** Opening Entries shown block **
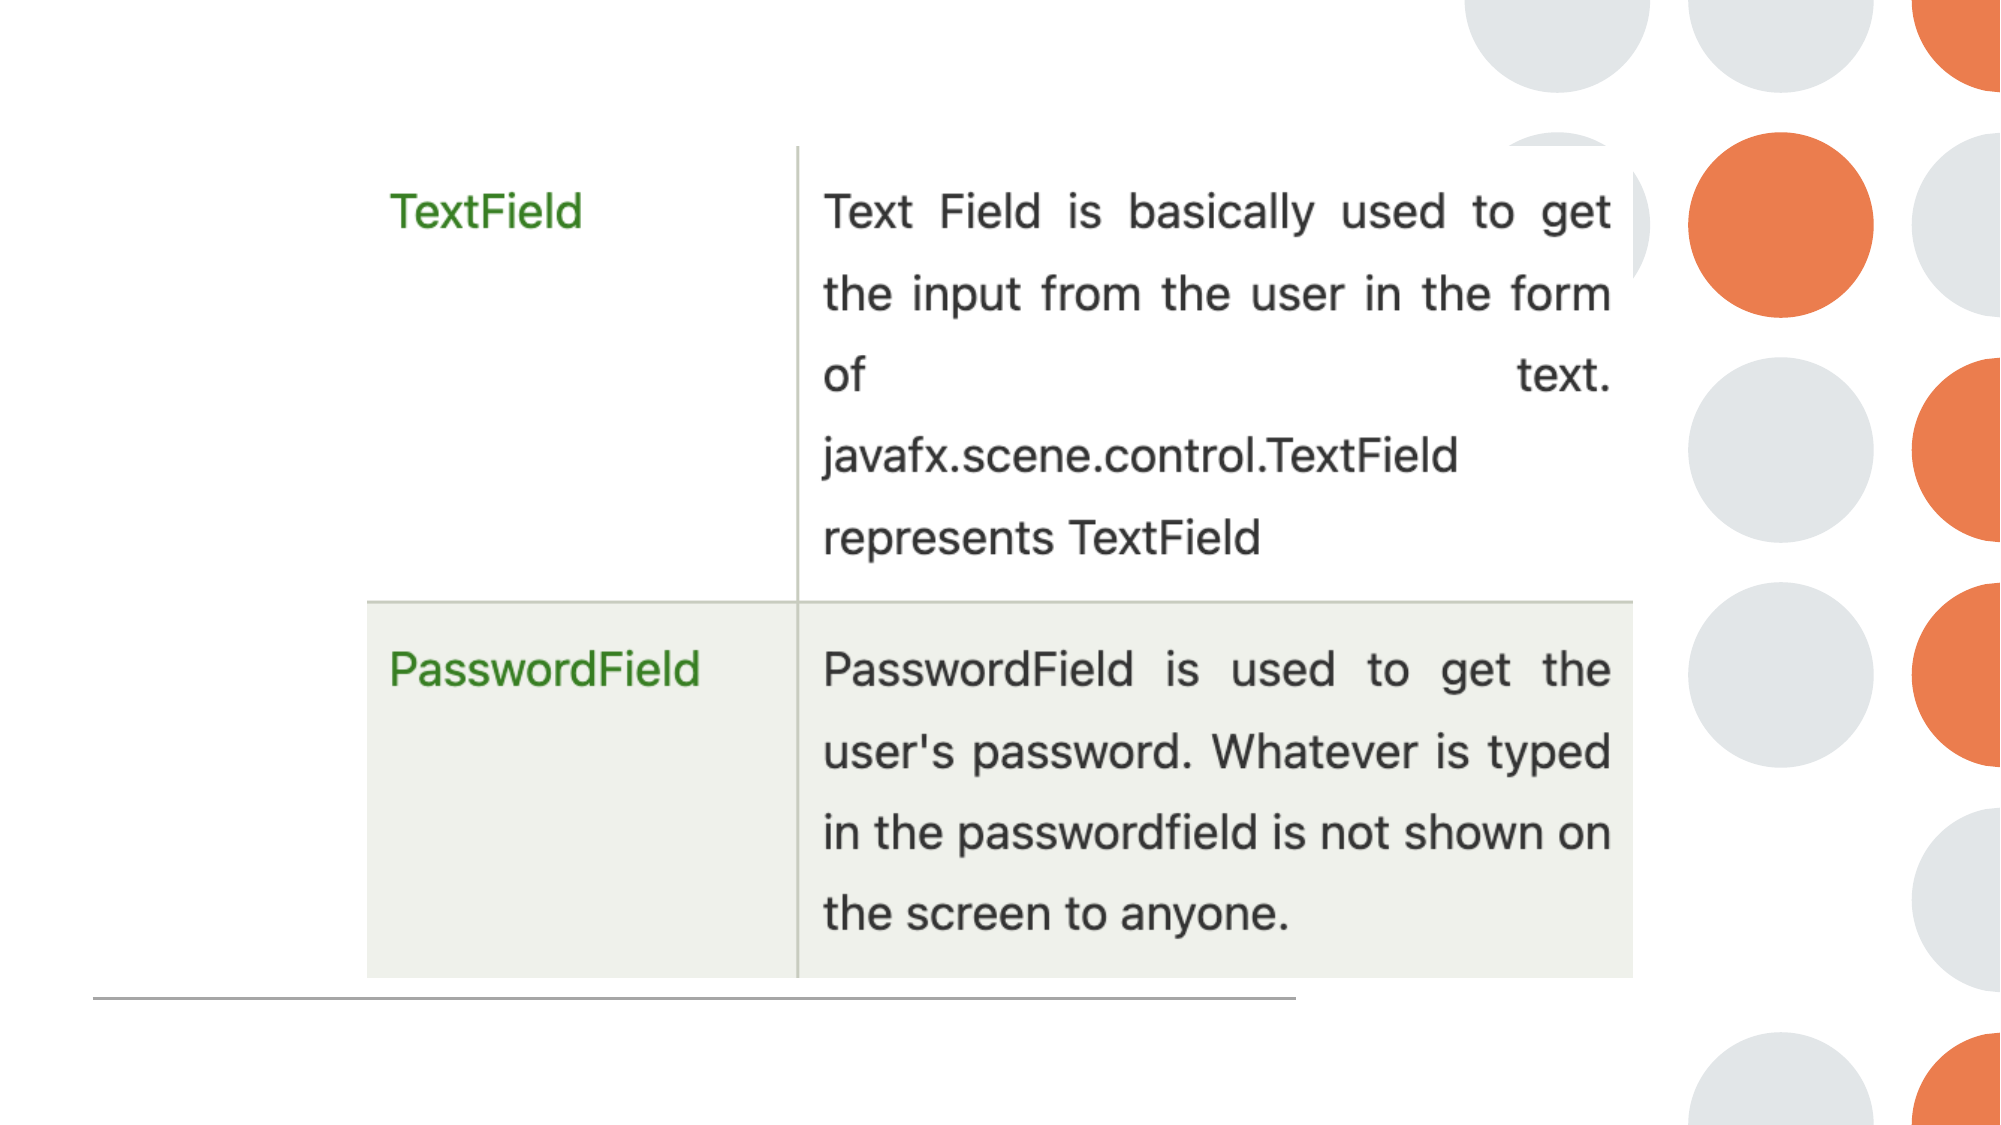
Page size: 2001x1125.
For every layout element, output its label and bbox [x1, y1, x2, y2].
** Closing Entries shown block **
** Opening Entries shown block **
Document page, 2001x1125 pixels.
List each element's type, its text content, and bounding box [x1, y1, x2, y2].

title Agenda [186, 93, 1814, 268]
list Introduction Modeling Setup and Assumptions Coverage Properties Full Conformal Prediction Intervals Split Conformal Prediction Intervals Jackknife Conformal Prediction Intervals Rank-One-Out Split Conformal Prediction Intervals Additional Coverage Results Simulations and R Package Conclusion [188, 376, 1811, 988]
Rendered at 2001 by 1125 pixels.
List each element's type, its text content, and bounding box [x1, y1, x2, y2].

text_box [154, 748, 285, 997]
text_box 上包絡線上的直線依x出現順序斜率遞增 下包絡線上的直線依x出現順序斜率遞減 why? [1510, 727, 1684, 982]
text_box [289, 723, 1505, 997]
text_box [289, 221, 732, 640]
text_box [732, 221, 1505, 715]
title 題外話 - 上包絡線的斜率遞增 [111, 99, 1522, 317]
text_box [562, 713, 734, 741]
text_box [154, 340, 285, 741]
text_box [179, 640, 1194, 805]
** Closing Entries shown block **
- [What to work on]: In how many lines of the material above does the word "pixels" appear? Reply with the number only.

- [Reply]: 2